• [Quoted passage]:
****************

Posted on March 25, 2010 at 3:59 pm

Karley Scott Collins stars in Amish Grace, the real-life story about the Amish community in Nickel Mines, which responded to unthinkable tragedy with compassion and forgiveness. Five little girls were shot and killed and five others severely injured by a man who then took his own life. Hours after the shooting, an Amish neighbor comforted the man’s family. The Amish set up a charitable fund for the family and attended his funeral. Their example of grace and forgiveness has been an inspiring example for people around the world and became a book. And now this movie tells the story.

Karley, just 10 years old, is an accomplished performer, and she spoke to me about her role as the sister of one of the murdered girls.

Tell me about the character you play in this film.

I play Katie Graber. I’m trying to deal with the loss of my sister, Mary Beth (Madison Davenport), and just like everyone else, I’m having trouble forgiving the man who killed her. And I have guilt because I’m still alive, and I think maybe I shouldn’t have ran out of the school, I shouldn’t still be here. So I have lots of emotions mixing together and I am having trouble with it. If she’s having a hard time forgiving herself than she is not going to be able to forgive others. She has to learn, the reason she forgives, is that Mary Beth when she was dying had forgiveness in her heart. If you don’t forgive him, the only person it hurts is yourself. It doesn’t hurt him, it only hurts you.

Did making the movie teach you something about forgiveness?

I think it’s a really touching movie and it’s really important that you do forgive.

Did you know anything about Amish people before you made the movie?

I didn’t know as much as I do now. I admire them. They just want to be closer to God and I think that’s wonderful. But it would be hard for me because I would not be able to call my friends and my family on the telephone. I like the clothes, though. They have no zippers so they use pins. They are very, very simple, but they are very comfortable. I think that’s pretty cool.

****************

• [The request]:
Update the Amish Grace interview from "Posted on March" up to and including "the murdered girls.", replacing "charitable fund" with "relief fund". The material comes from a separate source.

• [Material provided]:
****************

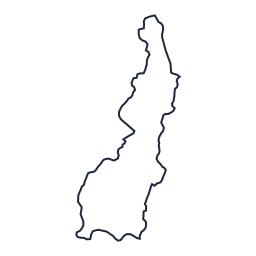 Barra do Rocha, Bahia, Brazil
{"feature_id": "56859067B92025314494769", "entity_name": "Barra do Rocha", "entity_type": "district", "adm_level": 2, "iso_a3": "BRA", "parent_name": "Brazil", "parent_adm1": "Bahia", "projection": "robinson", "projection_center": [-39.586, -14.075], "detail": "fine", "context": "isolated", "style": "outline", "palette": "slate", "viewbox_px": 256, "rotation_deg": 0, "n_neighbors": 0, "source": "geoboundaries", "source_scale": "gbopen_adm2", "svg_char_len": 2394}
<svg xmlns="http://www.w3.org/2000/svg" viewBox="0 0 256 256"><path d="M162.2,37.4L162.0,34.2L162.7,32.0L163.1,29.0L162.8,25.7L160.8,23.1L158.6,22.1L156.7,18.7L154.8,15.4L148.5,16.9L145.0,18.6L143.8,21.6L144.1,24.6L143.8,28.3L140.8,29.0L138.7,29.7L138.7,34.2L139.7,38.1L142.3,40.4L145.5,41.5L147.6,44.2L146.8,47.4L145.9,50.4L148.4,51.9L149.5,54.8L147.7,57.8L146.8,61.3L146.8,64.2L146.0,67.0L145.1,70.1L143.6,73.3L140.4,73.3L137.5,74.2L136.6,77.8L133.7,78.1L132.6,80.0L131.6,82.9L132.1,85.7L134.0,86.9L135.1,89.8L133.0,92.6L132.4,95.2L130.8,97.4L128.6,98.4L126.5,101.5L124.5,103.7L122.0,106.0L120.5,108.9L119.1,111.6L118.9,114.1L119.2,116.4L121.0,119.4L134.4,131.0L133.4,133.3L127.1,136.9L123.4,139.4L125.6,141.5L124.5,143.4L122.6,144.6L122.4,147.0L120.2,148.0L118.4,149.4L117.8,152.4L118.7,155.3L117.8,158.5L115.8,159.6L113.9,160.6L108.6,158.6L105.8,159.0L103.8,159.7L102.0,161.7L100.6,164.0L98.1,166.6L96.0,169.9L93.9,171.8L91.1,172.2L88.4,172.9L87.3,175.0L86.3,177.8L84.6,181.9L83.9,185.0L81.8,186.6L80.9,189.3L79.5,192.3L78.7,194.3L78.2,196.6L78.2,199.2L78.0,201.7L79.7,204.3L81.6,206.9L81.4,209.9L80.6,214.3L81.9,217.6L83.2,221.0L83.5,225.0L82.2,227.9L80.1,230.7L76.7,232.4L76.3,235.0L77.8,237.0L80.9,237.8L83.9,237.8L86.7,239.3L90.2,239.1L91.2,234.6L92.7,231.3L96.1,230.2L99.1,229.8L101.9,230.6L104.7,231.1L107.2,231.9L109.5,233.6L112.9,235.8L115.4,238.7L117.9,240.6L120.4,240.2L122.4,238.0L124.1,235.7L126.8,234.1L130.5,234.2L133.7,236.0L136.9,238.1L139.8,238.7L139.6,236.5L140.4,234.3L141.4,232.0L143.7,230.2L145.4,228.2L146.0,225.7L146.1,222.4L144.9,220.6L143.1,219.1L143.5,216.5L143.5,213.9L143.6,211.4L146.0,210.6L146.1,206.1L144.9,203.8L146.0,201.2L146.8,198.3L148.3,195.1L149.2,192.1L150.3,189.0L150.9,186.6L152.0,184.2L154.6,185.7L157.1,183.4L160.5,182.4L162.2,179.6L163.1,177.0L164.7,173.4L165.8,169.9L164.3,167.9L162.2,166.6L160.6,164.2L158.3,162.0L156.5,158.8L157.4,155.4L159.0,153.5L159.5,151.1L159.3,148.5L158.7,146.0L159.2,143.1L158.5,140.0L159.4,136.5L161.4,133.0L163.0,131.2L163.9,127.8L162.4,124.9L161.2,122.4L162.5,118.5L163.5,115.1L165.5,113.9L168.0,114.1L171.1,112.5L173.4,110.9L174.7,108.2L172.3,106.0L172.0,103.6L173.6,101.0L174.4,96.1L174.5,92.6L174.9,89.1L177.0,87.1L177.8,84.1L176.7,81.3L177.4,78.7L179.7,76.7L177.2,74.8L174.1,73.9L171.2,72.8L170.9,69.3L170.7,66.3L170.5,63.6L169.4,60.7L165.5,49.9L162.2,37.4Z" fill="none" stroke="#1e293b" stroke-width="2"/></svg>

****************

• [Written response]:
Posted on March 25, 2010 at 3:59 pm

Karley Scott Collins stars in Amish Grace, the real-life story about the Amish community in Nickel Mines, which responded to unthinkable tragedy with compassion and forgiveness. Five little girls were shot and killed and five others severely injured by a man who then took his own life. Hours after the shooting, an Amish neighbor comforted the man’s family. The Amish set up a relief fund for the family and attended his funeral. Their example of grace and forgiveness has been an inspiring example for people around the world and became a book. And now this movie tells the story.

Karley, just 10 years old, is an accomplished performer, and she spoke to me about her role as the sister of one of the murdered girls.